WORK TO COMPLETE ->
Transcribe only the part of the listing below that begins at the line containing "323 145 3596" and runs to its final line, keeping both ends.

SOURCE DATA ->
════

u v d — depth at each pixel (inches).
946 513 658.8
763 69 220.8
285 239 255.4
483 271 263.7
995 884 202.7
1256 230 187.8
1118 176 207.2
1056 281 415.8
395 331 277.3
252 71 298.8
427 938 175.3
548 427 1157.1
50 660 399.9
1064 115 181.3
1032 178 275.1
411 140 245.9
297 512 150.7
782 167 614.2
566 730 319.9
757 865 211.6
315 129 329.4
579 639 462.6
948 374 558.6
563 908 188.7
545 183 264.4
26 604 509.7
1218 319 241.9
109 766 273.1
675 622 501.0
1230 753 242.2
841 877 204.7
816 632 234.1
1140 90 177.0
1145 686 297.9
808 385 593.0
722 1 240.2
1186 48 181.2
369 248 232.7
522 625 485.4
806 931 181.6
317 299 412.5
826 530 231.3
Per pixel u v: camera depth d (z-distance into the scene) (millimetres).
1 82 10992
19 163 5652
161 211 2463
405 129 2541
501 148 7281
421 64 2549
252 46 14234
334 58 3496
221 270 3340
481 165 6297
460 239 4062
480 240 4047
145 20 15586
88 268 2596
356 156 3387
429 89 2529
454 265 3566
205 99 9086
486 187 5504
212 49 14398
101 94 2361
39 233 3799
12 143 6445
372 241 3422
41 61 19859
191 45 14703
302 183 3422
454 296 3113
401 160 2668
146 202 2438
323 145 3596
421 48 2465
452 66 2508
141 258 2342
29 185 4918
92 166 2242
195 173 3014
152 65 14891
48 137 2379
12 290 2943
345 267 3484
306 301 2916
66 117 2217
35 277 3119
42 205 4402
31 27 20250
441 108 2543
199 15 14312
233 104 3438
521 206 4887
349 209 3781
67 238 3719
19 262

════

TASK ANSWER ->
323 145 3596
421 48 2465
452 66 2508
141 258 2342
29 185 4918
92 166 2242
195 173 3014
152 65 14891
48 137 2379
12 290 2943
345 267 3484
306 301 2916
66 117 2217
35 277 3119
42 205 4402
31 27 20250
441 108 2543
199 15 14312
233 104 3438
521 206 4887
349 209 3781
67 238 3719
19 262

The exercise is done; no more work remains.